PRESIDENTS, PARDONS, AND POWER…. Like it or not, presidents have broad authority when it comes to granting pardons. They also, however, have no authority to when it comes to taking pardons back.
Bush’s clemency, announced this week, for Isaac Toussie is rather scandalous in its own right, given Toussie’s background as a scam artist who got off easy running an illegal mortgage scheme and his father’s contributions to Republicans earlier this year. But it’s the president’s decision to try and change his mind that’s especially interesting.
Now, as a legal matter, it appears Bush can’t grant a pardon and then rescind it. The process just doesn’t work that way. The White House would have us believe, however, that his publicly announced, unconditional pardon for Isaac Toussie didn’t really count. Bush was going to grant him clemency, but it hadn’t actually happened yet, so the president interrupted the process before it could become official.
There are two arguments at play here. The first is that the Pardon Attorney at the Justice Department had yet to “execute and deliver grants of clemency to the named individuals” announced on Tuesday. The White House claims got in touch with the Pardon Attorney before the official action could be taken. Josh Marshall looked into this and found that the Pardon Attorney doesn’t actually “execute” anything.

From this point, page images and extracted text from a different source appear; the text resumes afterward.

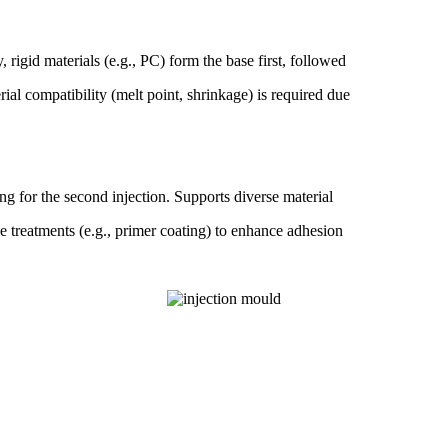
 rigid materials (e.g., PC) form the base first, followed
rial compatibility (melt point, shrinkage) is required due
ng for the second injection. Supports diverse material
ce treatments (e.g., primer coating) to enhance adhesion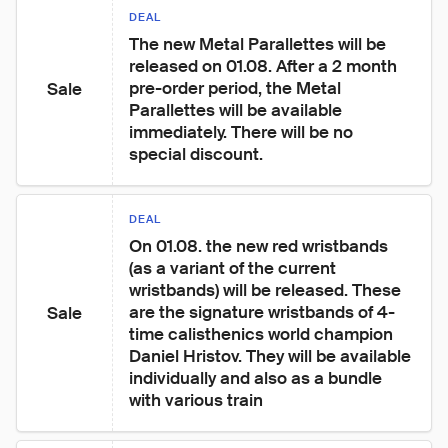
DEAL
The new Metal Parallettes will be 
released on 01.08. After a 2 month 
pre-order period, the Metal 
Sale
Parallettes will be available 
immediately. There will be no 
special discount.
DEAL
On 01.08. the new red wristbands 
(as a variant of the current 
wristbands) will be released. These 
are the signature wristbands of 4-
Sale
time calisthenics world champion 
Daniel Hristov. They will be available 
individually and also as a bundle 
with various train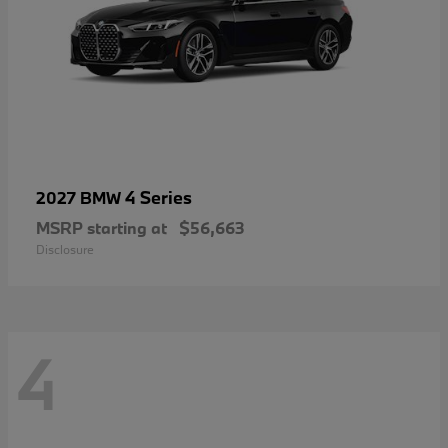
4 Series
2027 BMW
MSRP starting at
$56,663
Disclosure
4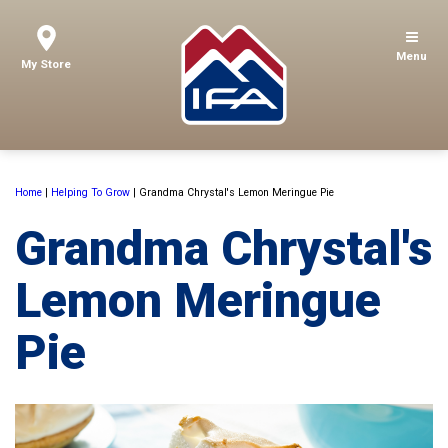
Menu
My Store
Home
|
Helping To Grow
|
Grandma Chrystal's Lemon Meringue Pie
Grandma Chrystal's
Lemon Meringue
Pie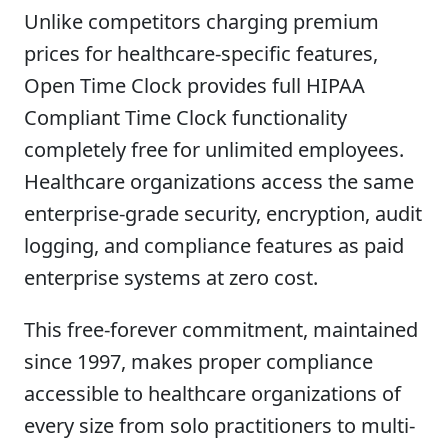
Unlike competitors charging premium
prices for healthcare-specific features,
Open Time Clock provides full HIPAA
Compliant Time Clock functionality
completely free for unlimited employees.
Healthcare organizations access the same
enterprise-grade security, encryption, audit
logging, and compliance features as paid
enterprise systems at zero cost.
This free-forever commitment, maintained
since 1997, makes proper compliance
accessible to healthcare organizations of
every size from solo practitioners to multi-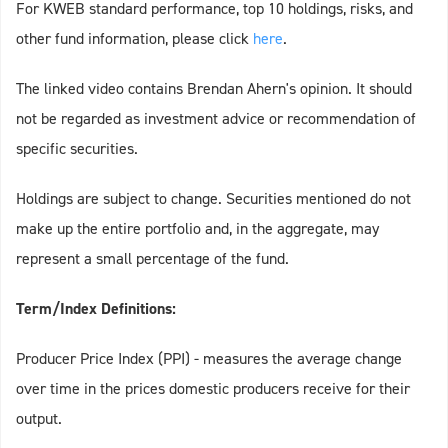
For KWEB standard performance, top 10 holdings, risks, and
other fund information, please click
here
.
The linked video contains Brendan Ahern's opinion. It should
not be regarded as investment advice or recommendation of
specific securities.
Holdings are subject to change. Securities mentioned do not
make up the entire portfolio and, in the aggregate, may
represent a small percentage of the fund.
Term/Index Definitions:
Producer Price Index (PPI) - measures the average change
over time in the prices domestic producers receive for their
output.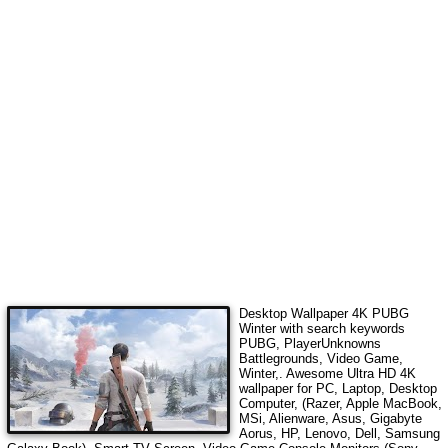
Desktop Wallpaper 4K
PUBG
Winter
with search keywords
PUBG, PlayerUnknowns
Battlegrounds, Video Game,
Winter,
. Awesome Ultra HD 4K
wallpaper for PC, Laptop, Desktop
Computer, (Razer, Apple MacBook,
MSi, Alienware, Asus, Gigabyte
Aorus, HP, Lenovo, Dell, Samsung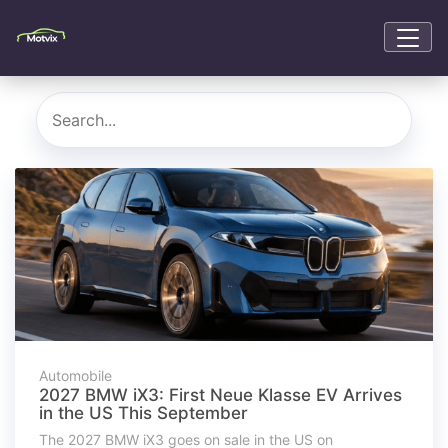
Automobile
2027 BMW iX3: First Neue Klasse EV Arrives
in the US This September
The 2027 BMW iX3 goes on sale in the US on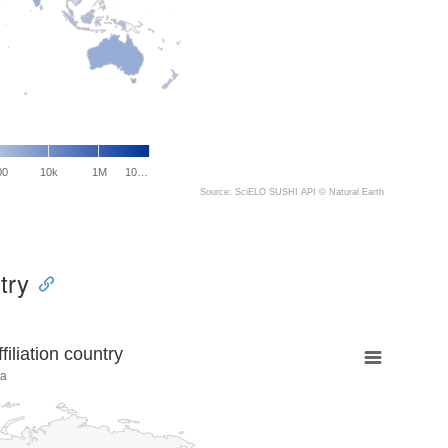
00
10k
1M
10…
Source: SciELO SUSHI API ©
Natural Earth
try
liation country
na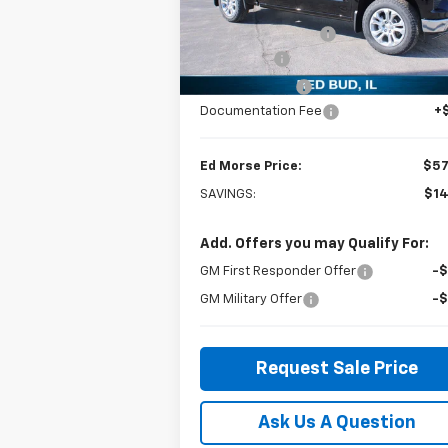
MSRP:
$71
VIN:
1GCUKGEL1SZ162953
Stock:
27476
Model:
CK10543
Ed Morse Discount:
-$12
Bonus Cash
-$2
Courtesy Transportation
Ext.
Unit
Customer Cash
-$1
Documentation Fee
+
Ed Morse Price:
$57
SAVINGS:
$14
Add. Offers you may Qualify For:
GM First Responder Offer
-
GM Military Offer
-
Request Sale Price
Ask Us A Question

The current system of having the Pardon Attorney create certificates of pardon only goes back to the Eisenhower administration, and was then apparently only done to relieve the president of the chore of signing so many pardons and commutations. I spoke to former Pardon Attorney Margaret Colgate Love (1990-1997) who told me that “receiving the president’s warrant and sending notifications to the petitioners is purely ‘a ministerial act of notification.’” In layman’s terms, at this end of the transaction, the Pardon Attorney’s role is really just a matter of paperwork. “When we received the Master Warrant from the president,” said Love, “what our job was was to notify them, by telephone, and eventually by written notification. The document evidenced the president’s action. We never assumed that that document had any necessary legal significance.”
So just as a factual matter, the idea that the Pardon Attorney needs to ‘execute’ the pardons seems to be bogus.
The second argument is that a pardon is a legitimate, genuine pardon only when the petitioner has been notified, stemming from the 1869 Du Puy case. In this matter, it’s very likely that Toussie had been notified — formally (through his attorney) and informally (through the media). Indeed, other petitioners on the same list found out about their clemency through their attorneys, who had been notified about the pardons in advance of the White House announcement. It’s likely, though unconfirmed, that Toussie’s lawyer received one of these calls, too.
Josh noted that this is bound to end up in court. The Wall Street Journal‘s Dan Slater spoke to an expert who added that Bush’s attempted take-back “could be challenged,” and Toussie’s lawyers would have a good case: “It should be possible for Toussie’s attorneys to go to court for a declaration that the pardon became effective when the warrant was signed and, depending on the facts, when it became communicated to him or when he read it.”